Because Microsoft will no longer offer support for its 12-year-old operating system, XP users may be left vulnerable to security breaches. The discussion about whether this affects HIPAA compliance goes round and round as to what could be done, should be done, and needs to be done, but cooler heads are not taking chances and are replacing the operating system before support ends.

The technology safeguards component to the HIPAA Security Rule specifically looks at the totality of your systems, not just the interplay between your hosted EHR and the terminals that access and view data from the hosted application. Keep in mind, an operating system that is no longer supported is one that no longer receives patches and updates to modify and upgrade its security.

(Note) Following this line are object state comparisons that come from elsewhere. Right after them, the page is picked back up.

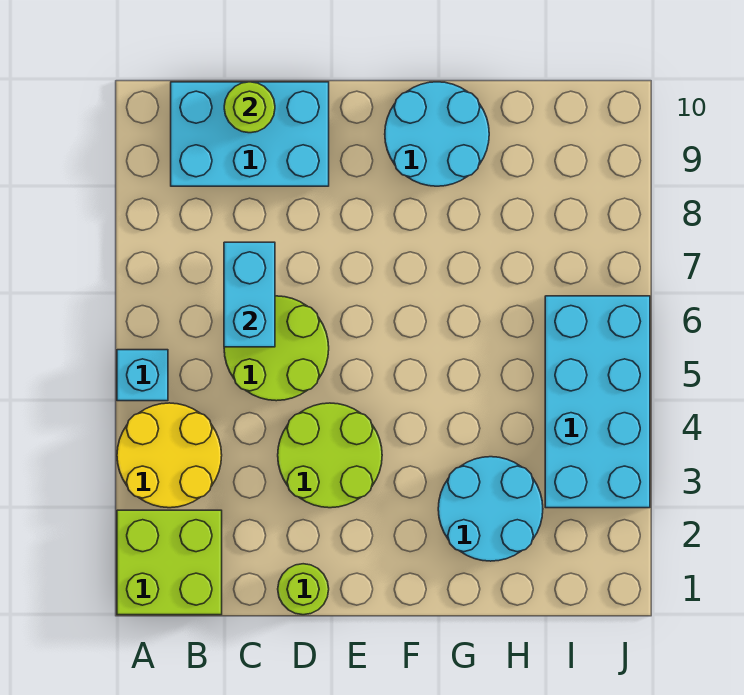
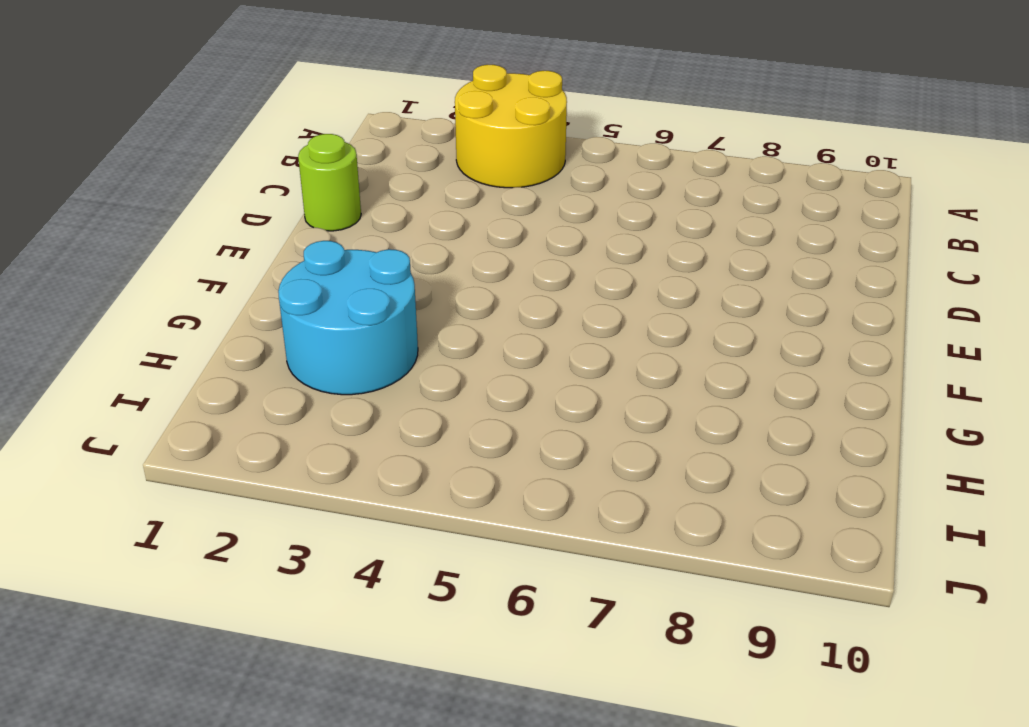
none -> lime 2x2 brick [117,510,222,615]
none -> cyan 1x1 brick [117,350,168,401]
none -> cyan 2x3 brick [171,82,329,186]

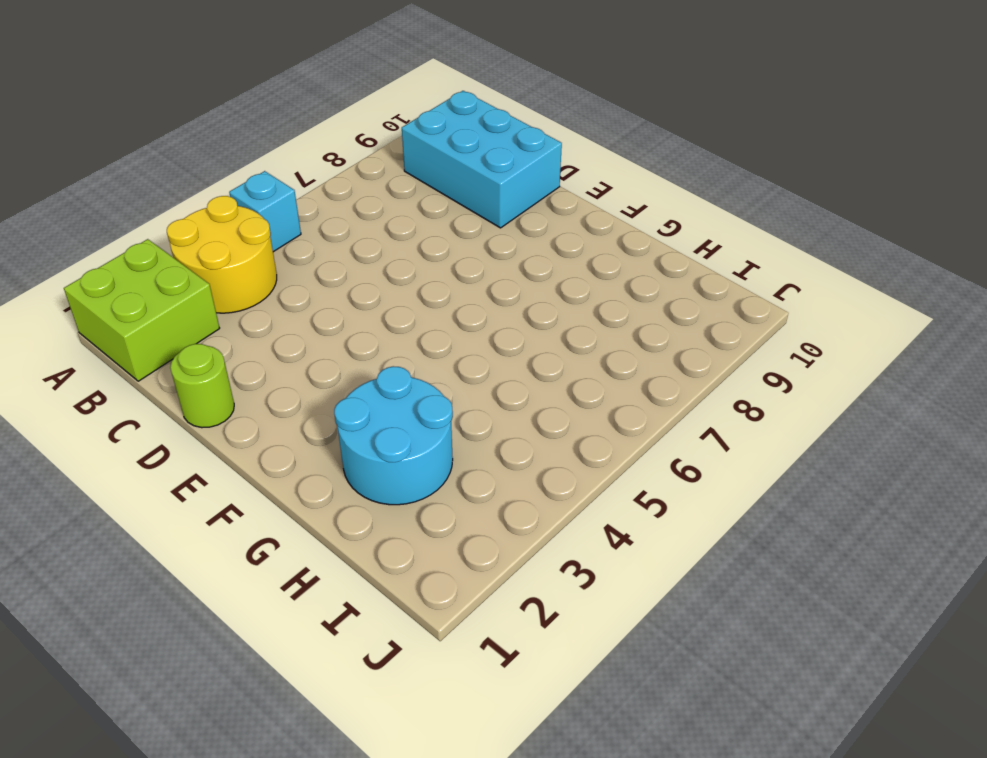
none -> lime 2x2 round brick [224,296,329,401]
none -> lime 2x2 round brick [278,403,382,508]
none -> cyan 2x2 round brick [385,82,489,186]

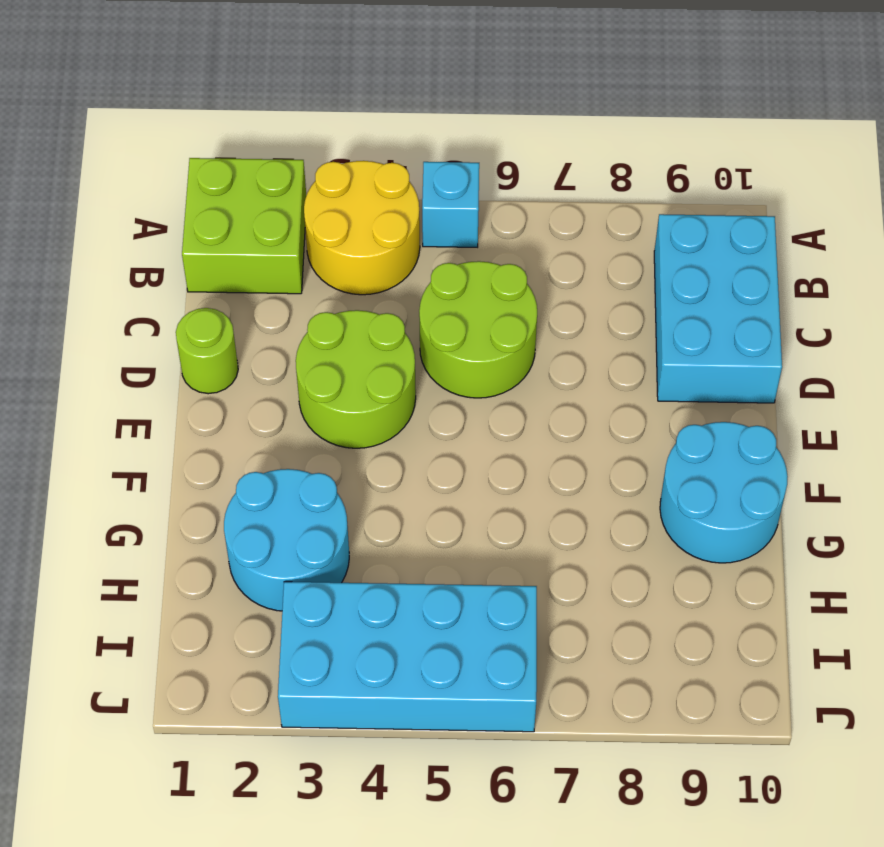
none -> cyan 1x2 brick [224,242,275,347]
none -> lime 1x1 round brick [224,82,275,133]

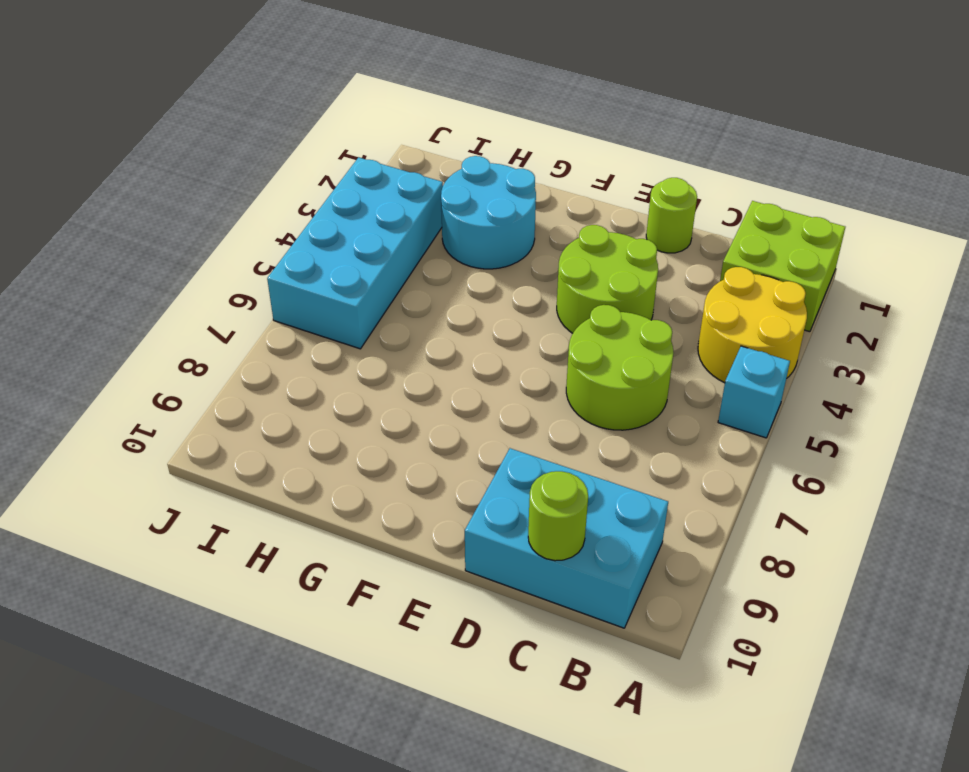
none -> cyan 2x2 round brick [385,82,489,186]
none -> cyan 1x2 brick [224,242,275,347]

Thus, in the mind of the U.S. National Institute of Standards and Technology (NIST), which sets the standards by which HIPAA compliance is measured, an unsupported operating system is insufficient to ensure the protection of the facility's data or that provided by a third party-provider business associate agreement (BAA).

As background, NIST 800-66 states, "Ensure that updates and patches are regularly applied to the operating system and primary applications, such as Web browsers, email clients, instant messaging clients, and security software." If you cannot patch your operating system because the vendor no longer supports it, it would seem you are not compliant.

Upgrading 100, 500, or 1,000 computers from Windows XP to Windows 7 is an exceptionally time-intensive task that, like MU, takes priority over nearly everything else. Although minor by comparison, April 8 also marks the end of support from Microsoft for Office 2003 and Internet Explorer 6, which many smaller offices and smaller sites may still utilize. This once again taxes IT resources.

Radiology still relies heavily on PACS to help the department run smoothly, yet having limited human and financial resources makes keeping the system current a challenge. Radiology can and often does install new application-specific software on its own, including critical results reporting, dose management and clinical decision-support software, mammography reporting, and even orthopedic templating.

Most of this software is fairly cost-effective -- less than $50,000 -- and implementing it provides a solid return on investment and also helps to meet mandated requirements. Many software add-on options are available and they often only require coordination between the PACS administrator and the vendor. Installation and training also need to be part of the package for system implementation to run smoothly, but this usually comes bundled with the software sale.

Projects such as implementing speech recognition can also be done by radiology, but things of this magnitude usually require a degree of coordination with IT to ensure proper network connectivity and integration with the RIS and other clinical systems. You also need to ensure that the existing version of PACS can handle the latest version of the speech recognition system. Because of this, a speech recognition implementation is almost always a joint project between radiology and IT.